The fact that he could have the conversation was a testament to the work Günsberg, his doctors and his wife have done.

“I have a psychiatrist and a psychologist. The way I refer to it, is it’s as if I was a rally driver; the psychiatrist is the mechanic and the psychologist is the navigator. But I have to do the driving. And then Audrey is the cheer squad, the backup crew and the reason to get to the finish line.”

The scale of the psychological journey he’s been on is, if not the Dakar Rally, something equally monumental. “I went from the couch to running the Boston Marathon of mental health in five years.”

EXERCISE YOUR DEMONS

That Günsberg uses exercise as a metaphor to talk about his mental health probably isn’t that surprising. Along with the forementioned pit crew of professional care and medication, training has been the other force behind his recovery.

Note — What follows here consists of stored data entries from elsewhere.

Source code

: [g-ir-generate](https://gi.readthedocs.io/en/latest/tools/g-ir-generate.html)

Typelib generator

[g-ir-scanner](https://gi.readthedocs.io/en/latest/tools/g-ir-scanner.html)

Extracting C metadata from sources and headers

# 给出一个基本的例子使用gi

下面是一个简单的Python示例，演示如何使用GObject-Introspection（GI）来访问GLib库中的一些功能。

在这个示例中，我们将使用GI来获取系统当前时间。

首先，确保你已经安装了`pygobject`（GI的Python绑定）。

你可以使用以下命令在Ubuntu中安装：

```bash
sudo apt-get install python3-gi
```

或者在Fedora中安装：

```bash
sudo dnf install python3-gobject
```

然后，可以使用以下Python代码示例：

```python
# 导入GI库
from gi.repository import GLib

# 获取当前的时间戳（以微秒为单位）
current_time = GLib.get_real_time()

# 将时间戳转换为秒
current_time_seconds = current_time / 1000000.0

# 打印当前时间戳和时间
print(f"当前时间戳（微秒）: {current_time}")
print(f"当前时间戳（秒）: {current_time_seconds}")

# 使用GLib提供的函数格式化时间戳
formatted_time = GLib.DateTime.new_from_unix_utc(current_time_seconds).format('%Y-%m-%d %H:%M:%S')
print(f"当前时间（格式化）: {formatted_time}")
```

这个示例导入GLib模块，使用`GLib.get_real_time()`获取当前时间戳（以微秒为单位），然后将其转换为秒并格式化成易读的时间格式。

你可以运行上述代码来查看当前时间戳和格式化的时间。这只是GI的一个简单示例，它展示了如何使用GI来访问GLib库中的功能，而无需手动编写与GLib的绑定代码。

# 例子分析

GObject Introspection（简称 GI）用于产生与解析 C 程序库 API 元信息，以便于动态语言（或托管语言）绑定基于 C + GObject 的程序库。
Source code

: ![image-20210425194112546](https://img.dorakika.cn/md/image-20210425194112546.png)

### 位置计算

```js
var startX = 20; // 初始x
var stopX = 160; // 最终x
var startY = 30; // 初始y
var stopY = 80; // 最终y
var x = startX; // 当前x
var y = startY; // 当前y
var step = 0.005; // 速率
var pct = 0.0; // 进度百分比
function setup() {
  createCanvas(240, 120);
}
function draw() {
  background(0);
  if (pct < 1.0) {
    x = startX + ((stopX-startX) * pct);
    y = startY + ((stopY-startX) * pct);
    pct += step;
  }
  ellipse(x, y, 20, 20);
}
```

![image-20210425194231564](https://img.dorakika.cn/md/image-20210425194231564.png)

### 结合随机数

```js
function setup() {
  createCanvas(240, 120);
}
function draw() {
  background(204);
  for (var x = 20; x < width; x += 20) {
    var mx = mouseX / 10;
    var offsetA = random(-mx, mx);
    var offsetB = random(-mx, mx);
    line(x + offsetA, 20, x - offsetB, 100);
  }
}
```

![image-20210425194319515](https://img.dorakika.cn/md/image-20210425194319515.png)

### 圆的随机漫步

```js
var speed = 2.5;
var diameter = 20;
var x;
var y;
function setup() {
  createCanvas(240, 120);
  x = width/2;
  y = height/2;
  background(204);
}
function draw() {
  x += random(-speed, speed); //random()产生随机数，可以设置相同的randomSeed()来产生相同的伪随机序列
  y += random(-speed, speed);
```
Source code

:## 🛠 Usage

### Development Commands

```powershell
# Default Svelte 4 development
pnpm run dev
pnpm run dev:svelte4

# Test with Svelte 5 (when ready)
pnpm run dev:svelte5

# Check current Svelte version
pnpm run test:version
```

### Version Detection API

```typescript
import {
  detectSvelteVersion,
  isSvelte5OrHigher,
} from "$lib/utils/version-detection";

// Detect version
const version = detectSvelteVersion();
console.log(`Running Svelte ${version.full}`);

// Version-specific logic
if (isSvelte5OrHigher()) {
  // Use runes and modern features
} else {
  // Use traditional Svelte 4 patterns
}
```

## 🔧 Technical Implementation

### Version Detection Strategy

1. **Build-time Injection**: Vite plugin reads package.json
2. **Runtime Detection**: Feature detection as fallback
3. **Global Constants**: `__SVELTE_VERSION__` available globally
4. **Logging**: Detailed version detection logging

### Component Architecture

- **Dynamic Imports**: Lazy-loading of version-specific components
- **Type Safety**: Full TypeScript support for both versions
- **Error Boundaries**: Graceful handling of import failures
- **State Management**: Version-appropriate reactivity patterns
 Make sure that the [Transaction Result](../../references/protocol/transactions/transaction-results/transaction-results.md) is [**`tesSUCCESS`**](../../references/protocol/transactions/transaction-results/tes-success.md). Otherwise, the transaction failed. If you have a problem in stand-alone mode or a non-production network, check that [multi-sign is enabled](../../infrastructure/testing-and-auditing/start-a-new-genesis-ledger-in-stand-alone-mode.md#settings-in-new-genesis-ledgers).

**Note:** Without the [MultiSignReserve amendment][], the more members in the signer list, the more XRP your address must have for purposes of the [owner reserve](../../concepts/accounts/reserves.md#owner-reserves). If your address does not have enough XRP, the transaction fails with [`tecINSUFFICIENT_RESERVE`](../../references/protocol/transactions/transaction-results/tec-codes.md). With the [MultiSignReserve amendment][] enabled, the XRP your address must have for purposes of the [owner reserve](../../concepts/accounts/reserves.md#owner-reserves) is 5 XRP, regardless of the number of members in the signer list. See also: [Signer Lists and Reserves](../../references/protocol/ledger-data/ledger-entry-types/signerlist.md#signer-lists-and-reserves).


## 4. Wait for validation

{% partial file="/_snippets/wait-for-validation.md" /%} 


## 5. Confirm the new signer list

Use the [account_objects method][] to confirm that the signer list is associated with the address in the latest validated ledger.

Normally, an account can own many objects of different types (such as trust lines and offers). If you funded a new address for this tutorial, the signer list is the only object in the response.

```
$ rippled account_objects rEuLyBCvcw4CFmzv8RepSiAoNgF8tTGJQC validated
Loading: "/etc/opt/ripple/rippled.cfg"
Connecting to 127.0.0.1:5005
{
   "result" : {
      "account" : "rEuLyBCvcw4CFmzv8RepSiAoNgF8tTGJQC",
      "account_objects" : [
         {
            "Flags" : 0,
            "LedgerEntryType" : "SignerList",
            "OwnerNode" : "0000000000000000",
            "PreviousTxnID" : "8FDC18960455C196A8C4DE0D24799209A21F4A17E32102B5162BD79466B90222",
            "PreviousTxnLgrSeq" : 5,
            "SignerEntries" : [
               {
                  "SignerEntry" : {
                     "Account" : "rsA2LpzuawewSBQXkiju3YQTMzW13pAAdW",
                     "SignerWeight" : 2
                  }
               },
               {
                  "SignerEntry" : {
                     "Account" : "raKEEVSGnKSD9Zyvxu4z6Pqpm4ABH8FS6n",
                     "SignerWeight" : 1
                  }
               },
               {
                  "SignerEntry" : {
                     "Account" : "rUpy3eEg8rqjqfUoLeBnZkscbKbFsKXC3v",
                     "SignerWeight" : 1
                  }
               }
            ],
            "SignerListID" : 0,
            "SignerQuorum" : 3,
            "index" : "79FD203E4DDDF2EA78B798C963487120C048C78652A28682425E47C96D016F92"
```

Almost two-and-a-half years ago he appeared on our cover after doing a 12-week challenge he credits with helping him “manage the brain I was born with”. Two-and-a-half years on that remains the case, although he’s quick to add that he no longer boasts athlete-level body fat.

“My body fat percentage hasn’t been that low since that day and that’s fine,” he says. Instead he’s added a little more muscle, while keeping up his cardio and conditioning work with Zwift cycling sessions and kettlebell workouts, plus a weekly 100-rep sandbag-burpee
session, interspersed with chin-ups. “In the words of my friend, Luke Heggie, ‘A chin-up bar will keep you honest’.”

As for the sandbag: “You can utterly smoke yourself with those things.” And smoking himself, he says, is exactly what his mind needs.

“I know that if I want to change my mood state from, ‘I feel a bit shit’ to ‘I feel better’, I need to release certain hormones – dopamine, serotonin, epinephrine and endorphin. To do that I need to train and, in particular, activate the bigger muscles in my body. It’s like a bowl of oranges. You’ve got to squeeze them to get the juice out. A couple of sets of dead-lifts and a few burpees with a sandbag? That’ll do it.”

You also need a high base level of exertion, he says, to trigger a physical transformation.

“If there’s one thing I learned from doing the cover, it’s that the hormone response to create the body composition shift did not start to happen until I went to a point where, at the end of a set, I had to lie down on the floor,” he says. “It’s just volume, dude. You’ve got to understand that when you think you’re gassed, that’s you at 60 per cent. You’ve got more. Your body won’t adapt unless you push it to
that point.”

Appropriately enough, Günsberg now comes full circle, comparing the ability to endure and adapt to being physically uncomfortable during exercise to being able to manage his anxiety around climate change. “You’ve just got to be willing to be with how uncomfortable it is but understand that if you’re willing to do that, you will adapt. I know my brain will eventually get better at it and slowly, slowly, slowly, I’ll get better at being able to deal with more of it.

But then you’ve got to increase the weight and that’s why you then have harder and harder conversations.” If we’re lucky, some of those will take place in the Pod Cave.